Teaching AI by building tests: QuestBench proposes course-based benchmark construction for accountable knowledge work

A new arXiv paper argues for a simple pedagogical pivot: don’t just teach students to use AI as a productivity tool. Teach them to test it. The paper, "Teaching AI Through Benchmark Construction: QuestBench as a Course-Based Practice for Accountable Knowledge Work" (arXiv:2605.21413), proposes QuestBench — a classroom practice in which students design, curate and critique evaluation benchmarks to learn how models fail, how datasets encode bias, and how to judge machine-produced knowledge. Short lessons. Hands-on work. A different emphasis: accountability over automation.

What the authors propose

The authors lay out a course workflow in which students create question sets, annotate evidence and evaluate model outputs against human judgments. The exercise does double duty: it is both a technical training in dataset construction and an ethical lesson in epistemic responsibility. Students learn to flag hallucinations, measure reproducibility, and document provenance. The paper frames benchmark construction not as a one-off research task but as an educational tool that highlights students’ role as critical consumers and producers of AI-generated information.

Why this matters — for educators and for tech policy

Why should teachers care? Because current curricula often stop at prompting, summarizing and tool use. Those are useful skills. But can you trust what a model tells you? QuestBench pushes students to answer that question empirically. The method also has broader implications for national AI ecosystems. In China, where universities and firms such as Baidu (百度) and Alibaba (阿里巴巴) are rapidly rolling out AI services and training programs, building local benchmarks can surface culturally specific failure modes and improve accountability for domestic deployment. And in a geopolitical climate shaped by export controls and debate over model governance, transparent benchmarking helps institutions demonstrate reliability and traceability.

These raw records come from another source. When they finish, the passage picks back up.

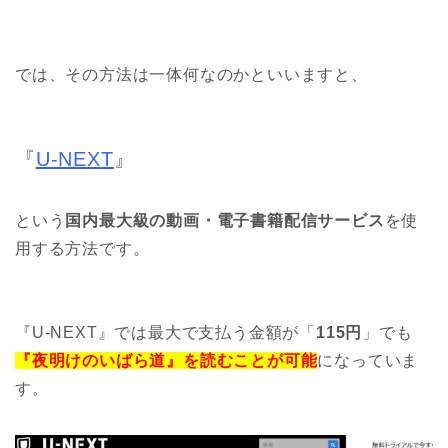
では、その方法は一体何なのかといいますと、
『
U-NEXT
』
という
国内最大級の動画・電子書籍配信サービス
を使
用する方法です。
『U-NEXT』では最大で支払う金額が「
115円
」でも
『夜明けのいばら道』を読むことが可能
になっていま
す。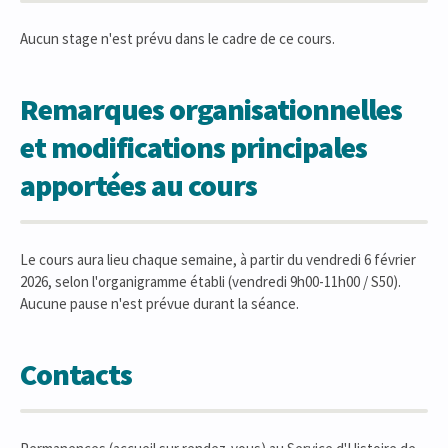
Aucun stage n'est prévu dans le cadre de ce cours.
Remarques organisationnelles
et modifications principales
apportées au cours
Le cours aura lieu chaque semaine, à partir du vendredi 6 février
2026, selon l'organigramme établi (vendredi 9h00-11h00 / S50).
Aucune pause n'est prévue durant la séance.
Contacts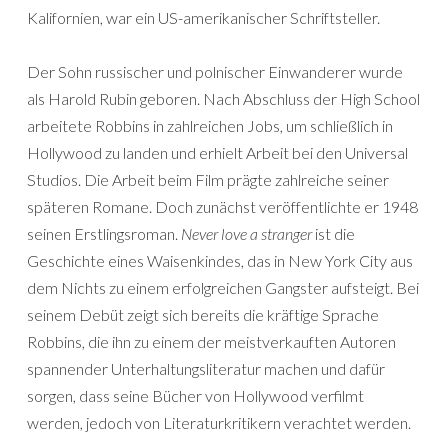
Kalifornien, war ein US-amerikanischer Schriftsteller.
Der Sohn russischer und polnischer Einwanderer wurde
als Harold Rubin geboren. Nach Abschluss der High School
arbeitete Robbins in zahlreichen Jobs, um schließlich in
Hollywood zu landen und erhielt Arbeit bei den Universal
Studios. Die Arbeit beim Film prägte zahlreiche seiner
späteren Romane. Doch zunächst veröffentlichte er 1948
seinen Erstlingsroman.
Never love a stranger
ist die
Geschichte eines Waisenkindes, das in New York City aus
dem Nichts zu einem erfolgreichen Gangster aufsteigt. Bei
seinem Debüt zeigt sich bereits die kräftige Sprache
Robbins, die ihn zu einem der meistverkauften Autoren
spannender Unterhaltungsliteratur machen und dafür
sorgen, dass seine Bücher von Hollywood verfilmt
werden, jedoch von Literaturkritikern verachtet werden.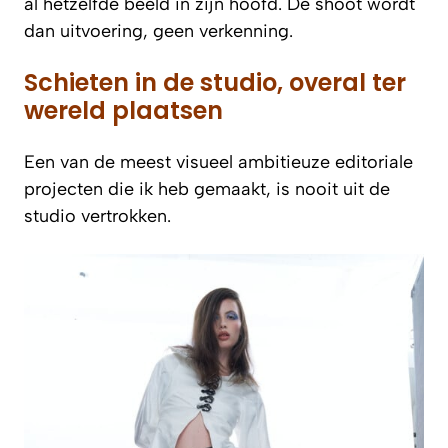
al hetzelfde beeld in zijn hoofd. De shoot wordt
dan uitvoering, geen verkenning.
Schieten in de studio, overal ter
wereld plaatsen
Een van de meest visueel ambitieuze editoriale
projecten die ik heb gemaakt, is nooit uit de
studio vertrokken.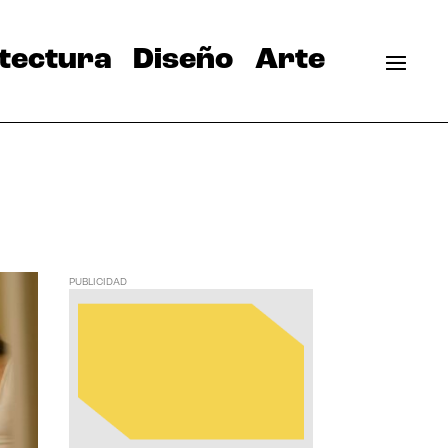
tectura
Diseño
Arte
PUBLICIDAD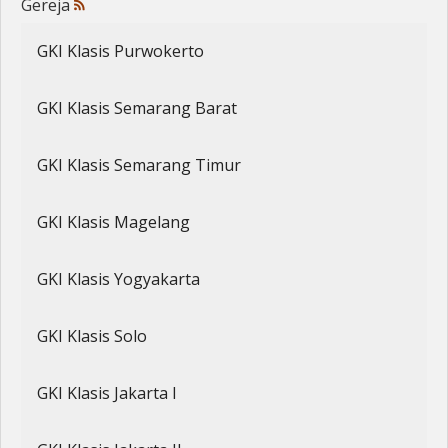
Gereja
Penerbitan
GKI Klasis Purwokerto
GKI Klasis Semarang Barat
GKI Klasis Semarang Timur
GKI Klasis Magelang
GKI Klasis Yogyakarta
GKI Klasis Solo
GKI Klasis Jakarta I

The authors note caveats: benchmarks can be gamed, and dataset creation is itself value-laden. Still, the practical takeaway is clear. If education aims to produce responsible actors, it must teach students to interrogate as well as to instruct AI. Can a classroom that builds tests produce better, more skeptical users — and builders — of AI? QuestBench says yes, and it provides a road map for instructors willing to try.